----- DATASET EXTRACT
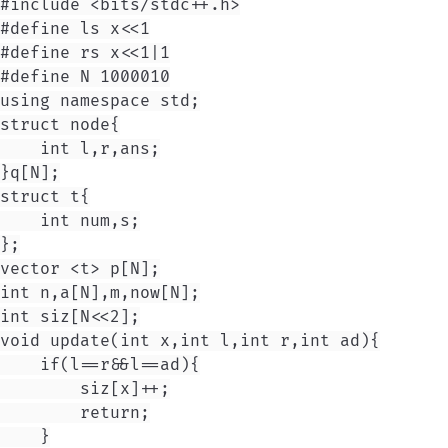
#include <bits/stdc++.h>

#define ls x<<1

#define rs x<<1|1

#define N 1000010

using namespace std;

struct node{

    int l,r,ans;

}q[N];

struct t{

    int num,s;

};

vector <t> p[N];

int n,a[N],m,now[N];

int siz[N<<2];

void update(int x,int l,int r,int ad){

    if(l==r&&l==ad){

        siz[x]++;

        return;

    }
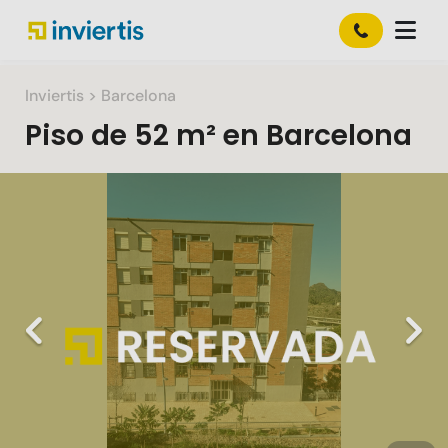
Inviertis
> Barcelona
Piso
de
52 m²
en
Barcelona
Slide 1 of 10
Previous
Nex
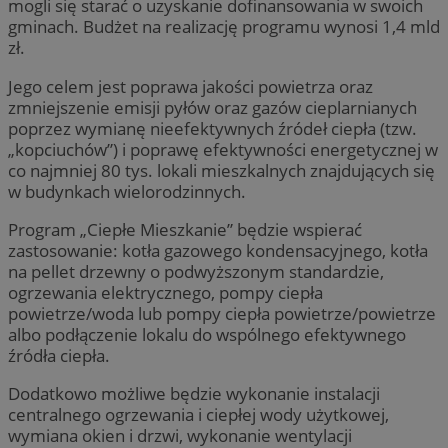
mogli się starać o uzyskanie dofinansowania w swoich
gminach. Budżet na realizację programu wynosi 1,4 mld
zł.
Jego celem jest poprawa jakości powietrza oraz
zmniejszenie emisji pyłów oraz gazów cieplarnianych
poprzez wymianę nieefektywnych źródeł ciepła (tzw.
„kopciuchów”) i poprawę efektywności energetycznej w
co najmniej 80 tys. lokali mieszkalnych znajdujących się
w budynkach wielorodzinnych.
Program „Ciepłe Mieszkanie” będzie wspierać
zastosowanie: kotła gazowego kondensacyjnego, kotła
na pellet drzewny o podwyższonym standardzie,
ogrzewania elektrycznego, pompy ciepła
powietrze/woda lub pompy ciepła powietrze/powietrze
albo podłączenie lokalu do wspólnego efektywnego
źródła ciepła.
Dodatkowo możliwe będzie wykonanie instalacji
centralnego ogrzewania i ciepłej wody użytkowej,
wymiana okien i drzwi, wykonanie wentylacji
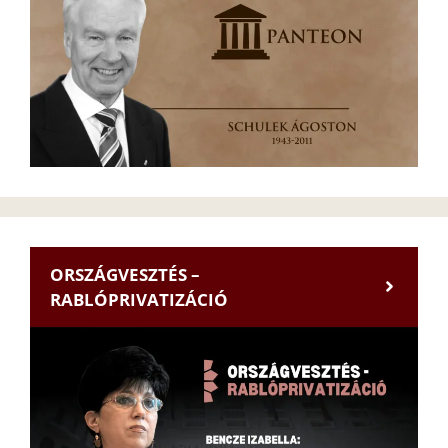
ORSZÁGVESZTÉS –
RABLÓPRIVATIZÁCIÓ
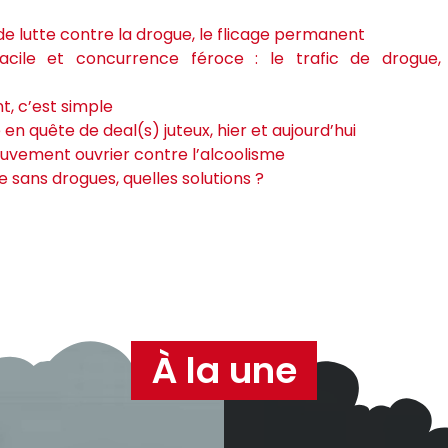
de lutte contre la drogue, le flicage permanent
 facile et concurrence féroce : le trafic de drogu
t, c’est simple
 en quête de deal(s) juteux, hier et aujourd’hui
ouvement ouvrier contre l’alcoolisme
 sans drogues, quelles solutions ?
À la une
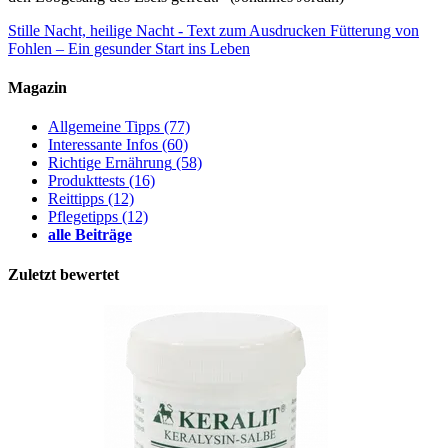
Stille Nacht, heilige Nacht - Text zum Ausdrucken
Fütterung von
Fohlen – Ein gesunder Start ins Leben
Magazin
Allgemeine Tipps
(77)
Interessante Infos
(60)
Richtige Ernährung
(58)
Produkttests
(16)
Reittipps
(12)
Pflegetipps
(12)
alle Beiträge
Zuletzt bewertet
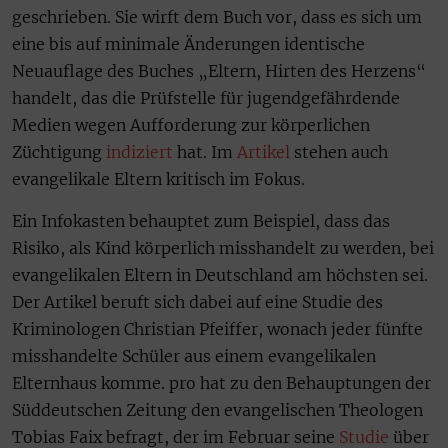
geschrieben. Sie wirft dem Buch vor, dass es sich um
eine bis auf minimale Änderungen identische
Neuauflage des Buches „Eltern, Hirten des Herzens“
handelt, das die Prüfstelle für jugendgefährdende
Medien wegen Aufforderung zur körperlichen
Züchtigung
indiziert
hat. Im
Artikel
stehen auch
evangelikale Eltern kritisch im Fokus.
Ein Infokasten behauptet zum Beispiel, dass das
Risiko, als Kind körperlich misshandelt zu werden, bei
evangelikalen Eltern in Deutschland am höchsten sei.
Der Artikel beruft sich dabei auf eine Studie des
Kriminologen Christian Pfeiffer, wonach jeder fünfte
misshandelte Schüler aus einem evangelikalen
Elternhaus komme. pro hat zu den Behauptungen der
Süddeutschen Zeitung den evangelischen Theologen
Tobias Faix befragt, der im Februar seine
Studie
über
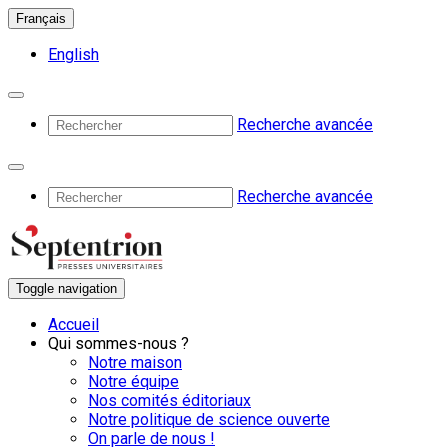
Français
English
Recherche avancée
Recherche avancée
Toggle navigation
Accueil
Qui sommes-nous ?
Notre maison
Notre équipe
Nos comités éditoriaux
Notre politique de science ouverte
On parle de nous !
----------
WHAT THIS TASK INVOLVES :: Turn all the lines above into a numbered list, skipping the blank lines and leaving the pictures out.

TASK RESULT ::
1. #include <bits/stdc++.h>
2. #define ls x<<1
3. #define rs x<<1|1
4. #define N 1000010
5. using namespace std;
6. struct node{
7.     int l,r,ans;
8. }q[N];
9. struct t{
10.     int num,s;
11. };
12. vector <t> p[N];
13. int n,a[N],m,now[N];
14. int siz[N<<2];
15. void update(int x,int l,int r,int ad){
16.     if(l==r&&l==ad){
17.         siz[x]++;
18.         return;
19.     }
20. Inviertis
21. > Barcelona
22. Piso
23. de
24. 52 m²
25. en
26. Barcelona
27. Slide 1 of 10
28. Previous
29. Nex
30. mogli się starać o uzyskanie dofinansowania w swoich
31. gminach. Budżet na realizację programu wynosi 1,4 mld
32. zł.
33. Jego celem jest poprawa jakości powietrza oraz
34. zmniejszenie emisji pyłów oraz gazów cieplarnianych
35. poprzez wymianę nieefektywnych źródeł ciepła (tzw.
36. „kopciuchów”) i poprawę efektywności energetycznej w
37. co najmniej 80 tys. lokali mieszkalnych znajdujących się
38. w budynkach wielorodzinnych.
39. Program „Ciepłe Mieszkanie” będzie wspierać
40. zastosowanie: kotła gazowego kondensacyjnego, kotła
41. na pellet drzewny o podwyższonym standardzie,
42. ogrzewania elektrycznego, pompy ciepła
43. powietrze/woda lub pompy ciepła powietrze/powietrze
44. albo podłączenie lokalu do wspólnego efektywnego
45. źródła ciepła.
46. Dodatkowo możliwe będzie wykonanie instalacji
47. centralnego ogrzewania i ciepłej wody użytkowej,
48. wymiana okien i drzwi, wykonanie wentylacji
49. ORSZÁGVESZTÉS –
50. RABLÓPRIVATIZÁCIÓ
51. de lutte contre la drogue, le flicage permanent
52.  facile et concurrence féroce : le trafic de drogu
53. t, c’est simple
54.  en quête de deal(s) juteux, hier et aujourd’hui
55. ouvement ouvrier contre l’alcoolisme
56.  sans drogues, quelles solutions ?
57. À la une
58. Stille Nacht, heilige Nacht - Text zum Ausdrucken
59. Fütterung von
60. Fohlen – Ein gesunder Start ins Leben
61. Magazin
62. Allgemeine Tipps
63. (77)
64. Interessante Infos
65. (60)
66. Richtige Ernährung
67. (58)
68. Produkttests
69. (16)
70. Reittipps
71. (12)
72. Pflegetipps
73. (12)
74. alle Beiträge
75. Zuletzt bewertet
76. geschrieben. Sie wirft dem Buch vor, dass es sich um
77. eine bis auf minimale Änderungen identische
78. Neuauflage des Buches „Eltern, Hirten des Herzens“
79. handelt, das die Prüfstelle für jugendgefährdende
80. Medien wegen Aufforderung zur körperlichen
81. Züchtigung
82. indiziert
83. hat. Im
84. Artikel
85. stehen auch
86. evangelikale Eltern kritisch im Fokus.
87. Ein Infokasten behauptet zum Beispiel, dass das
88. Risiko, als Kind körperlich misshandelt zu werden, bei
89. evangelikalen Eltern in Deutschland am höchsten sei.
90. Der Artikel beruft sich dabei auf eine Studie des
91. Kriminologen Christian Pfeiffer, wonach jeder fünfte
92. misshandelte Schüler aus einem evangelikalen
93. Elternhaus komme. pro hat zu den Behauptungen der
94. Süddeutschen Zeitung den evangelischen Theologen
95. Tobias Faix befragt, der im Februar seine
96. Studie
97. über
98. Français
99. English
100. Recherche avancée
101. Recherche avancée
102. Toggle navigation
103. Accueil
104. Qui sommes-nous ?
105. Notre maison
106. Notre équipe
107. Nos comités éditoriaux
108. Notre politique de science ouverte
109. On parle de nous !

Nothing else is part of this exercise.